*** ITEMS ***

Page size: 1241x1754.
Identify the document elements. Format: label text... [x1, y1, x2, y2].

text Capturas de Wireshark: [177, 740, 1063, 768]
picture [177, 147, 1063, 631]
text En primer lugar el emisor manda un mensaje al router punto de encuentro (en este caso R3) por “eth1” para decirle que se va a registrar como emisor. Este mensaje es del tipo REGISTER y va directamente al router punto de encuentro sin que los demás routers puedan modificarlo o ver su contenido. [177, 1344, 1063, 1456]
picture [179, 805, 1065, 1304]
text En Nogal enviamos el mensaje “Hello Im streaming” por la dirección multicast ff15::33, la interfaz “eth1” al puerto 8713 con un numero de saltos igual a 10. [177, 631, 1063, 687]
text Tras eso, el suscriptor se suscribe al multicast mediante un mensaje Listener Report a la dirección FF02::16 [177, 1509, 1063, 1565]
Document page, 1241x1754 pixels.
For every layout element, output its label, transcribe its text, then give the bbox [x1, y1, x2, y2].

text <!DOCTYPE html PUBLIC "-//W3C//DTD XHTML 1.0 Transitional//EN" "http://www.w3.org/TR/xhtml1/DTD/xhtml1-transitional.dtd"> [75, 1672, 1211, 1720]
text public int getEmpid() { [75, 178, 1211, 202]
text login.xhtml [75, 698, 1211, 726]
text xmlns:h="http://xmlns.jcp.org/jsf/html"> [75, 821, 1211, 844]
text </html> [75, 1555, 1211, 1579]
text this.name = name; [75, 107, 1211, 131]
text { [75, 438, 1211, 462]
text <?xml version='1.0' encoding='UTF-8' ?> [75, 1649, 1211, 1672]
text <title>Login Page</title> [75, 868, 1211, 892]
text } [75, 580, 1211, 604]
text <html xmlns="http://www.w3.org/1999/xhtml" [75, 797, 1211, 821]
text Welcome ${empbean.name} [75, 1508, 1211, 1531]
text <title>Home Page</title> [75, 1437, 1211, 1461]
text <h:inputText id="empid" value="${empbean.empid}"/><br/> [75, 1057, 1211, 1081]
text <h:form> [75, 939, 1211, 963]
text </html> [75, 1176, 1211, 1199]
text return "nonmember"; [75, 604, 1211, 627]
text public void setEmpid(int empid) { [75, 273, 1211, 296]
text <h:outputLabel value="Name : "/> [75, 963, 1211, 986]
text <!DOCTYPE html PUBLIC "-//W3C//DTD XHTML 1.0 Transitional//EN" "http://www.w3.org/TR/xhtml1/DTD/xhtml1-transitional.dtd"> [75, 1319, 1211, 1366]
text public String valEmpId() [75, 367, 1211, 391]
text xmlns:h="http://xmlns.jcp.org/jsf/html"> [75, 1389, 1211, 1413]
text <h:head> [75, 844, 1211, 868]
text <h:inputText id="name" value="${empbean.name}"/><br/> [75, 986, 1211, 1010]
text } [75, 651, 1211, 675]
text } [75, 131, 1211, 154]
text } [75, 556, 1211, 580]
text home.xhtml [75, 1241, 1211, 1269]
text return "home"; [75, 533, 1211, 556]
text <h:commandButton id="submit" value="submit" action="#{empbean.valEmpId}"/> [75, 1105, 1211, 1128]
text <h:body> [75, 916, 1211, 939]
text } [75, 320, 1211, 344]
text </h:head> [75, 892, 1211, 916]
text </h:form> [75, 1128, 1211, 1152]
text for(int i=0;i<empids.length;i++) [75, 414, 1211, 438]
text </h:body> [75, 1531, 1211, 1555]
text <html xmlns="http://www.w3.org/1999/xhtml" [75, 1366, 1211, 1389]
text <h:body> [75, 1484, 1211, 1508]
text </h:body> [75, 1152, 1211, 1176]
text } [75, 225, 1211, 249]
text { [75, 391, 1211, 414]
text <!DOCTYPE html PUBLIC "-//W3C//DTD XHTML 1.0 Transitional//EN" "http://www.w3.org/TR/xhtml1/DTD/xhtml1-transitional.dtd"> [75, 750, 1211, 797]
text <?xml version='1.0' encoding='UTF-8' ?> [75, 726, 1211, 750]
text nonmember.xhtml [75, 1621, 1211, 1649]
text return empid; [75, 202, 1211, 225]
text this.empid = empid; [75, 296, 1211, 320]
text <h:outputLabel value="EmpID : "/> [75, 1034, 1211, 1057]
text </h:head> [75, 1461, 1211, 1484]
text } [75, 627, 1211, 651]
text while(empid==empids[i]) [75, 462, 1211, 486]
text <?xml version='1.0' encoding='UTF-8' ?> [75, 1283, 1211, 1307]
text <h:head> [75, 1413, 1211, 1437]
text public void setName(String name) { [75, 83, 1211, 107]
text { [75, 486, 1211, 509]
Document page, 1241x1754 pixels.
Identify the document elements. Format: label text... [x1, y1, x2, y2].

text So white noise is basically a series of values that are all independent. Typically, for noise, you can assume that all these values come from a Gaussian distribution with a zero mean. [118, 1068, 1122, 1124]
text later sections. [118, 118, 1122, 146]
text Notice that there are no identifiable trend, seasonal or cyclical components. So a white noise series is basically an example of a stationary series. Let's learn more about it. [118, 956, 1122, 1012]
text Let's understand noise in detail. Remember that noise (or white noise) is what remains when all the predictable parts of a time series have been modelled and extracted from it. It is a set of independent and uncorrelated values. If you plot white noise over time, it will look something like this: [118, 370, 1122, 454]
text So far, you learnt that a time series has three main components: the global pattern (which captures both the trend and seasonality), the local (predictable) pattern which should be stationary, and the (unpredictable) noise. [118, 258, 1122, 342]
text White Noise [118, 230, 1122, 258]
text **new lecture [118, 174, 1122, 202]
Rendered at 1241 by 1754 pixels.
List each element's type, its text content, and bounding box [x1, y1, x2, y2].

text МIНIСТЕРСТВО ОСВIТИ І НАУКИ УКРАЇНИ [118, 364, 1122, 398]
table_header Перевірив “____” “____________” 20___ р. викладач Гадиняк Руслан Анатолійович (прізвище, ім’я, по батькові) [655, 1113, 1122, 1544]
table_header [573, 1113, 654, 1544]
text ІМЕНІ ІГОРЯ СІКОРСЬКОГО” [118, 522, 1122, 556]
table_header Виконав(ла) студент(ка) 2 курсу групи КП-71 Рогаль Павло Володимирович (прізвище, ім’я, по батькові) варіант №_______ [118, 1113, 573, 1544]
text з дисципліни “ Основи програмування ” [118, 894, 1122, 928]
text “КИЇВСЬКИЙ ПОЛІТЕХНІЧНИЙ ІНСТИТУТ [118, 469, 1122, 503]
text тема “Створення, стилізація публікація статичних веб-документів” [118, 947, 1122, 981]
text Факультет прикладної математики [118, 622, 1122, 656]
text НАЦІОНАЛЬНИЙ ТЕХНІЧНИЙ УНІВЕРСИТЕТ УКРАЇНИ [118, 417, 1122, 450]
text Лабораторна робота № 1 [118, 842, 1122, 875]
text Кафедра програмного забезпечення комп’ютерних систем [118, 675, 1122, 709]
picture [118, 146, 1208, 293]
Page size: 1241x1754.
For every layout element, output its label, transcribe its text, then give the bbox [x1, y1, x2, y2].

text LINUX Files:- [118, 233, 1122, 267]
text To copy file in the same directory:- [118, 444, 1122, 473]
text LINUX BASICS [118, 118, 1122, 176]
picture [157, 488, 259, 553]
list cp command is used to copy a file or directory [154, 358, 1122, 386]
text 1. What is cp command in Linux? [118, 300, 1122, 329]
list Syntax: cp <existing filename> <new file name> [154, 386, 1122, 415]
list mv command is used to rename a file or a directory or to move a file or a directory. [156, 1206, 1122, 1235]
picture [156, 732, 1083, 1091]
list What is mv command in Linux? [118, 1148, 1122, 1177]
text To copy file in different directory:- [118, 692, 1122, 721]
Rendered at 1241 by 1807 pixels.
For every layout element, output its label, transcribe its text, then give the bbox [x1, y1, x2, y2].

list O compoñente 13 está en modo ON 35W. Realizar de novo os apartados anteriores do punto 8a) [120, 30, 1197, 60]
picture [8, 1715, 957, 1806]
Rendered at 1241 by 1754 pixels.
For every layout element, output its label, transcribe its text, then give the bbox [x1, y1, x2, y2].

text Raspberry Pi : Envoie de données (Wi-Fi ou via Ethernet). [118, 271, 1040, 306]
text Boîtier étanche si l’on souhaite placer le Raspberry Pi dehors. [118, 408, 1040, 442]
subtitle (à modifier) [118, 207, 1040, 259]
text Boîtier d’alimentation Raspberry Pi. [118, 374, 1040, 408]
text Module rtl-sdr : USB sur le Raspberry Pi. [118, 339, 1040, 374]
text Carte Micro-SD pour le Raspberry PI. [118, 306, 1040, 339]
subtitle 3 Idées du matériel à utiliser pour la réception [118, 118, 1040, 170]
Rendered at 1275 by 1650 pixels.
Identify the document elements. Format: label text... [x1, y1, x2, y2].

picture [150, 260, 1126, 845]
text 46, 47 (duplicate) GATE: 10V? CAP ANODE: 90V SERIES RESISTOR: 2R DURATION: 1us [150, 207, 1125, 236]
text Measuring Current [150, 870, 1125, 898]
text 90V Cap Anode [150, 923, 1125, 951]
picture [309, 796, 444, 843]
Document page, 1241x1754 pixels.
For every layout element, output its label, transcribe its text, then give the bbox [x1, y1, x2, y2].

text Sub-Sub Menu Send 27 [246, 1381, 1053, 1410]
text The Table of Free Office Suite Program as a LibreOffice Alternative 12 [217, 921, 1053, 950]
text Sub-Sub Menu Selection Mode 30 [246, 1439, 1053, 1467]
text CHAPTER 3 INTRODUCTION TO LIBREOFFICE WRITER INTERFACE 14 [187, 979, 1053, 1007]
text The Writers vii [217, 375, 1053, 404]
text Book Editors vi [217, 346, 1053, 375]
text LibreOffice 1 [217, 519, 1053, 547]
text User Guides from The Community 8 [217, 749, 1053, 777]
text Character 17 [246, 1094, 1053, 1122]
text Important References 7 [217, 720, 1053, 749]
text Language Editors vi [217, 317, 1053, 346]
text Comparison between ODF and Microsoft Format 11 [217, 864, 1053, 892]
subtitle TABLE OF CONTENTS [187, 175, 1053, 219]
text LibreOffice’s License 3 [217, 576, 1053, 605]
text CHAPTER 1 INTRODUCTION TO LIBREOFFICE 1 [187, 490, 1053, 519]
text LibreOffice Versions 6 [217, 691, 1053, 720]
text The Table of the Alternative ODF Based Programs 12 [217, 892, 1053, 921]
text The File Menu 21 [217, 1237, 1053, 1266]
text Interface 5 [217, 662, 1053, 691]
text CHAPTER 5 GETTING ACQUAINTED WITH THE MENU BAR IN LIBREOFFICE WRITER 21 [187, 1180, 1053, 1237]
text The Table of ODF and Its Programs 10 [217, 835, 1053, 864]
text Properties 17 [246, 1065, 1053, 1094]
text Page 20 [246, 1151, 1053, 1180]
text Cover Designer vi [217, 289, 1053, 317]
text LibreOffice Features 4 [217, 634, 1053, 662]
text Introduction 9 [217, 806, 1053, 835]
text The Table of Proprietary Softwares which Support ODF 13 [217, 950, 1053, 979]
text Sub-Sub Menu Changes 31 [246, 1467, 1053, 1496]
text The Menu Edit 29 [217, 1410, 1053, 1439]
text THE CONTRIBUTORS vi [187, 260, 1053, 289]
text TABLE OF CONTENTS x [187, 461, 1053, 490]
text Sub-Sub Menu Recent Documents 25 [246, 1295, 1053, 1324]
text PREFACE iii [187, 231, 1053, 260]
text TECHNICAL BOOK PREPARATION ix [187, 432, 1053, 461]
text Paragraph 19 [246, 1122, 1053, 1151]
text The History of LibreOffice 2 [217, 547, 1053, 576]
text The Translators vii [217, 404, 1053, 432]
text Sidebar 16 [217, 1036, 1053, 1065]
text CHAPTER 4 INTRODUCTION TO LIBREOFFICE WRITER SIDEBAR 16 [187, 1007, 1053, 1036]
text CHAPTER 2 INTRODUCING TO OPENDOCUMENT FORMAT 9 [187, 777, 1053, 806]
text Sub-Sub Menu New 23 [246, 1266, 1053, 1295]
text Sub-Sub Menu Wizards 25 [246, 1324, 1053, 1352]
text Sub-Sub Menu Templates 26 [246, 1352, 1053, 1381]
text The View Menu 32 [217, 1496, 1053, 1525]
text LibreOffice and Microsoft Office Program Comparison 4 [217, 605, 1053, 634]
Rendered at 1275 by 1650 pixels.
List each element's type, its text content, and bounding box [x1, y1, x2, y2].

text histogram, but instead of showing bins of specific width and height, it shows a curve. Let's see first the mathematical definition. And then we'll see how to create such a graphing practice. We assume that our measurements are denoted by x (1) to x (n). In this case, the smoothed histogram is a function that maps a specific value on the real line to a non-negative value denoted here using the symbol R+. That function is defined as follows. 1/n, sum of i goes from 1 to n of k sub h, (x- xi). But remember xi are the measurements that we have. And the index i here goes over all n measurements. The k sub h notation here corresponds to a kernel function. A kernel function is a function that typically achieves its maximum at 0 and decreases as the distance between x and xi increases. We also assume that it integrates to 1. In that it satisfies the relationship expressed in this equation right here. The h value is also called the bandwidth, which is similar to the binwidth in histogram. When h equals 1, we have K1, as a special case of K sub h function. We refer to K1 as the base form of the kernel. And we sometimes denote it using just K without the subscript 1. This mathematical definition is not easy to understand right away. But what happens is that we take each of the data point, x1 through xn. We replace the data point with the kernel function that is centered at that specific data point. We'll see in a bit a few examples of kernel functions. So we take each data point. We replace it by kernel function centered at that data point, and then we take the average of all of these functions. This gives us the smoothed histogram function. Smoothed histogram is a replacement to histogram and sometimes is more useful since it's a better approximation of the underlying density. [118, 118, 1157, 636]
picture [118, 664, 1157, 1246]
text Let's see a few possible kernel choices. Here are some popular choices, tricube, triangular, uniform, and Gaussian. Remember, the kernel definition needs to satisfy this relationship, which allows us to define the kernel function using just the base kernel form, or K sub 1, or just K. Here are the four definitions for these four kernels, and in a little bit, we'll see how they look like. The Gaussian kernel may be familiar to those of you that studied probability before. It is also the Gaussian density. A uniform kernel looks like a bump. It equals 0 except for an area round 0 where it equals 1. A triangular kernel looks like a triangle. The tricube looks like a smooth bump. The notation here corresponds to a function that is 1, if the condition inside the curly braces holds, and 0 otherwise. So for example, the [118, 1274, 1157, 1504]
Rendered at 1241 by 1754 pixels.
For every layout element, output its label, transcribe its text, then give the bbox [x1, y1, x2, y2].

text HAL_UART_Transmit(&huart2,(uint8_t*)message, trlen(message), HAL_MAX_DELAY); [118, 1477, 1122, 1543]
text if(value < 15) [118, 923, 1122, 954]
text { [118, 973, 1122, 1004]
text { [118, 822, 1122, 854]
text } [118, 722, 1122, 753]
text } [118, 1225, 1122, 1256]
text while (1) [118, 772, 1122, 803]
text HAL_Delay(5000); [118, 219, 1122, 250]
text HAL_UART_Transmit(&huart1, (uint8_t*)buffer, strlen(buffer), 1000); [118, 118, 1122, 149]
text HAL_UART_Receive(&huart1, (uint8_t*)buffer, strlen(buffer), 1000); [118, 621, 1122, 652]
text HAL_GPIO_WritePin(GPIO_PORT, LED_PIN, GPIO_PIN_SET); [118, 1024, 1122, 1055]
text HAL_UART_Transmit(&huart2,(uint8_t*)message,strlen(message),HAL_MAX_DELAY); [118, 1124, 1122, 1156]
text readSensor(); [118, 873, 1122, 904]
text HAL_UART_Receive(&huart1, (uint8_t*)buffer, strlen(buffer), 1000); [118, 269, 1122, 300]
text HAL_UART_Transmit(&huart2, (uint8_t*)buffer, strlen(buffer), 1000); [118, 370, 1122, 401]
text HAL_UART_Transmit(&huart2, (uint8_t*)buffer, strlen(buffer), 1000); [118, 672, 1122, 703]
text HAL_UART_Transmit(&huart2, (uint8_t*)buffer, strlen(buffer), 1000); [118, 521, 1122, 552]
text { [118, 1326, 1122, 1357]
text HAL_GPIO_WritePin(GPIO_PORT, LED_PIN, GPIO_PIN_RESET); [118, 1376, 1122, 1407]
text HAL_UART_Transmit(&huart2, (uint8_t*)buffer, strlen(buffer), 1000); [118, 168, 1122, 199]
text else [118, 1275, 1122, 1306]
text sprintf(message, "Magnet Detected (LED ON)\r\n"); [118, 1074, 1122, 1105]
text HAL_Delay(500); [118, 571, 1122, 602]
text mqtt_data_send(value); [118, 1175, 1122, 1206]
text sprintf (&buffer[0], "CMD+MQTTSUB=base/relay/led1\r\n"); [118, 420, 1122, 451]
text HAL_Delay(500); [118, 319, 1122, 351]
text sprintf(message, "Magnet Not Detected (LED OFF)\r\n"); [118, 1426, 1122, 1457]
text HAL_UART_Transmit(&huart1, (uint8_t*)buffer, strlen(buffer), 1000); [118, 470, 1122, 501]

***

Repeat everything in the data from the line that contains "text Sub-Sub Menu Send" down to the line that contains "text CHAPTER 4", including both of those lines, with nothing changed.

### FINISHED EXERCISE
text Sub-Sub Menu Send 27 [246, 1381, 1053, 1410]
text The Table of Free Office Suite Program as a LibreOffice Alternative 12 [217, 921, 1053, 950]
text Sub-Sub Menu Selection Mode 30 [246, 1439, 1053, 1467]
text CHAPTER 3 INTRODUCTION TO LIBREOFFICE WRITER INTERFACE 14 [187, 979, 1053, 1007]
text The Writers vii [217, 375, 1053, 404]
text Book Editors vi [217, 346, 1053, 375]
text LibreOffice 1 [217, 519, 1053, 547]
text User Guides from The Community 8 [217, 749, 1053, 777]
text Character 17 [246, 1094, 1053, 1122]
text Important References 7 [217, 720, 1053, 749]
text Language Editors vi [217, 317, 1053, 346]
text Comparison between ODF and Microsoft Format 11 [217, 864, 1053, 892]
subtitle TABLE OF CONTENTS [187, 175, 1053, 219]
text LibreOffice’s License 3 [217, 576, 1053, 605]
text CHAPTER 1 INTRODUCTION TO LIBREOFFICE 1 [187, 490, 1053, 519]
text LibreOffice Versions 6 [217, 691, 1053, 720]
text The Table of the Alternative ODF Based Programs 12 [217, 892, 1053, 921]
text The File Menu 21 [217, 1237, 1053, 1266]
text Interface 5 [217, 662, 1053, 691]
text CHAPTER 5 GETTING ACQUAINTED WITH THE MENU BAR IN LIBREOFFICE WRITER 21 [187, 1180, 1053, 1237]
text The Table of ODF and Its Programs 10 [217, 835, 1053, 864]
text Properties 17 [246, 1065, 1053, 1094]
text Page 20 [246, 1151, 1053, 1180]
text Cover Designer vi [217, 289, 1053, 317]
text LibreOffice Features 4 [217, 634, 1053, 662]
text Introduction 9 [217, 806, 1053, 835]
text The Table of Proprietary Softwares which Support ODF 13 [217, 950, 1053, 979]
text Sub-Sub Menu Changes 31 [246, 1467, 1053, 1496]
text The Menu Edit 29 [217, 1410, 1053, 1439]
text THE CONTRIBUTORS vi [187, 260, 1053, 289]
text TABLE OF CONTENTS x [187, 461, 1053, 490]
text Sub-Sub Menu Recent Documents 25 [246, 1295, 1053, 1324]
text PREFACE iii [187, 231, 1053, 260]
text TECHNICAL BOOK PREPARATION ix [187, 432, 1053, 461]
text Paragraph 19 [246, 1122, 1053, 1151]
text The History of LibreOffice 2 [217, 547, 1053, 576]
text The Translators vii [217, 404, 1053, 432]
text Sidebar 16 [217, 1036, 1053, 1065]
text CHAPTER 4 INTRODUCTION TO LIBREOFFICE WRITER SIDEBAR 16 [187, 1007, 1053, 1036]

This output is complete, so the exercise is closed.